Tekrar 5 Ekim kokteyline ve kutlamalarına dönersek, bölgedeki şubelerin etkinliklerinde alkol alınmadığı ve kendi yerel kültürlerine uygun etkinlikler düzenlendiği görülecektir. Radikal demokrasi hareketinin sendikal anlayışı ve yönetim biçimi bölgeler arası farklılığa bağlı şekilde gelişir. Bölge şubelerinde halkın değerleri ve hassasiyetleri gözetilirken, batı şubelerinde yozlaştırıcı ve AB tandanslı etkinlikler düzenlenir. Bunun tek sorumlusu, radikal demokrasi hareketidir.

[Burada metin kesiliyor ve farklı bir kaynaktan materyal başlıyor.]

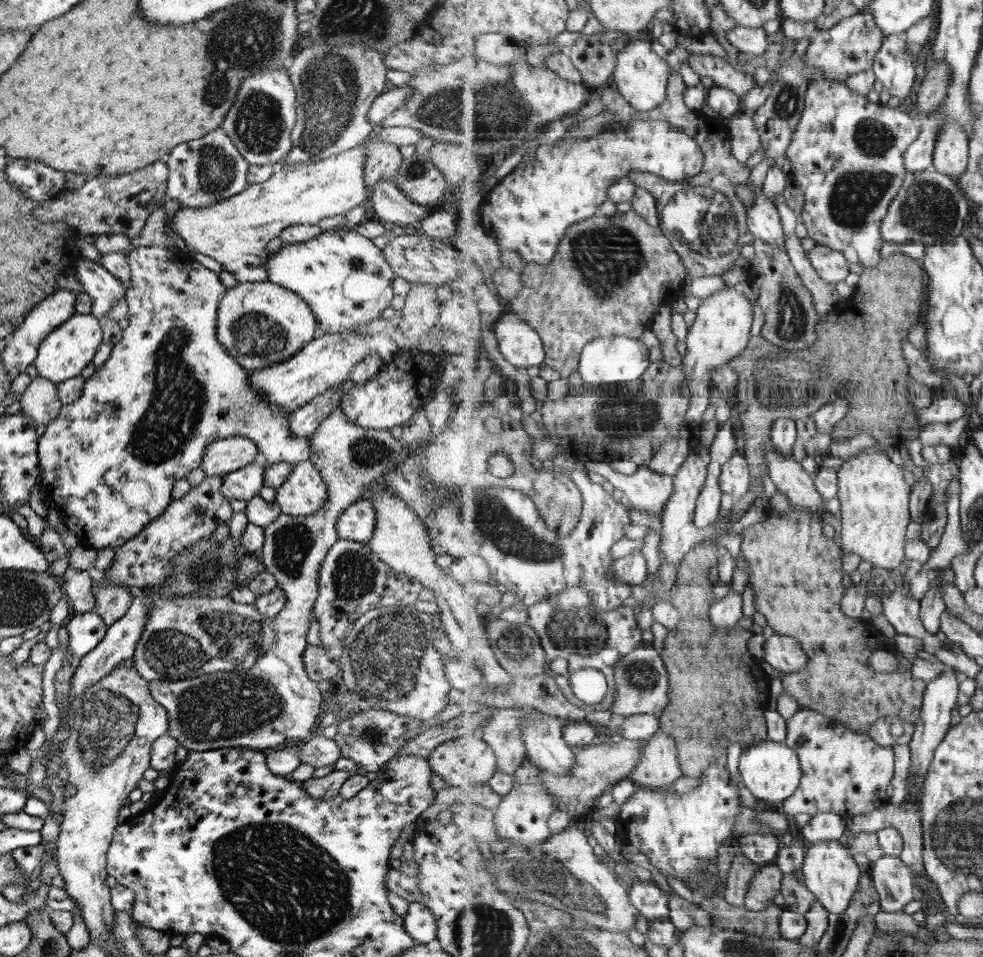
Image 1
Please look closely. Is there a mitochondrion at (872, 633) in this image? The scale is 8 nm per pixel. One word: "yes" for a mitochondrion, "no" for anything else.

2014 Kobane sürecinde bölge illerindeki sendika şubeleri “süreç ve sürecin hassasiyeti gereği” kutlama etkinlikleri yapmamıştı. Bu örnek bile radikal demokrasi hareketinin alkollü-alkolsüz tekne ve otel kutlamalarının kararını bürokratik şekilde tepeden aldığını ve üye inisiyatifini ölçüt almadığını gösterir. Bu durum bile batı şubelerini ayrı bir sendikasızlaştırma, üyeyi apolitize-depolitize etme politikasının emperyalizm adına yürütüldüğünün kanıtıdır. Tepeden başlatılan yozlaştırma pratikleri, zaman içinde “gelenek” hâlini alarak üye talebine dönüşüyor. Tıpkı Cesur Yeni Dünya romanında günlük uyuşturucu, sakinleştirici tableti geç dağılan işçilerin “kargaşa” çıkarmasında olduğu gibi. Bu kokteyller de zamanla bir kesim üye profilinin talebine dönüşüyor çünkü depolitize edilen sendikada ideolojisiz liberal üye profili oluşturmak hedefleniyor.

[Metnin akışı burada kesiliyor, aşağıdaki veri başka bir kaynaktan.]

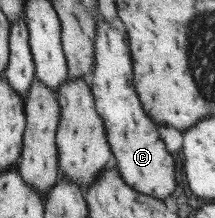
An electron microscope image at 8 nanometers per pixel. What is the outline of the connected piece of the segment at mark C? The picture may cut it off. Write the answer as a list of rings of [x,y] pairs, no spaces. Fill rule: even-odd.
[[[100,17],[102,23],[98,23],[95,35],[95,58],[92,72],[89,76],[90,88],[95,99],[95,108],[99,116],[104,122],[106,139],[111,147],[113,158],[116,161],[115,166],[121,175],[121,178],[132,189],[151,195],[158,200],[166,199],[168,195],[174,193],[176,189],[176,167],[172,154],[165,148],[164,142],[158,134],[159,125],[146,113],[138,92],[134,89],[134,81],[132,81],[132,59],[130,53],[124,45],[124,35],[118,33],[110,23],[106,23]]]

Sendika, onlar için ülke siyasetinde bir taraftar, sivil toplum kuruluşu ve egemenlerle “pazarlıkta” el güçlendirici yapı olarak görülüyor. Sendikacılık yapılması doğrudan engelleniyor. Sınıf dinamiği ne zaman harekete geçse sendikanın gündemine kimlik politikaları dayatılıyor. Diğer sol çevrelerin de “sınıf mücadelesiyle kimlik-demokrasi-barış mücadelesi sendikalarda at başı gitmelidir” söylemi, bu zemini daha da güçlendiriyor.

Bir sendika sadece sınıf hareketidir. Üyesini ekonomik, siyasi ve ideolojik mücadeleye hazırlar. Sendikaların sivil toplum kuruluşu ya da siyasi parti olmak gibi misyonu yoktur, olamaz. Bu politikaların mücadelesinin verileceği yer siyasi partidir. Sendika siyaset yapar, yapmak zorundadır fakat bu, sınıf siyasetidir, çünkü her sınıf mücadelesi aynı zamanda ideolojik-politik mücadeledir.

5 Ekim’de içilecek şarap, Filistinli çocukların ve öğretmenlerin kanıdır. O gün içilecek bira, burjuvazinin ve Siyonistlerin uyuşturucusudur.

Söylem değil, hayat son derece sert ve acımasız işliyor. Her gün kendimizi ideolojik olarak yenilememiz gerekiyor, her gün ideolojik-politik ikna yeteneğimizi ve gücümüzü geliştirmemiz gerekiyor.

Eyleme 20, tekne gezisine ve otel kokteyline 300 üyenin geldiği hiçbir sendika şubesinin sendikacılık yaptığı söylenemez. Bu bağlamda, tüm üyelerimize çağrımız, bu etkinliklere gidilmemesi ve bu etkinliklerin kendi sınıfsal gerçekleri ve gerekçeleri düzleminde sendika bürokratlarının eleştirilmesi yönündedir. O teknelerde lise öğrencilerinin organizasyon ekibinde yer alarak okul çıkışı çalıştığı da unutulmamalıdır. Öğretmenin mücadelesi, o öğrencilerin ve ailelerinin emeğiyle yeniden bağ kurmalı, o bağ ile varolabilmelidir.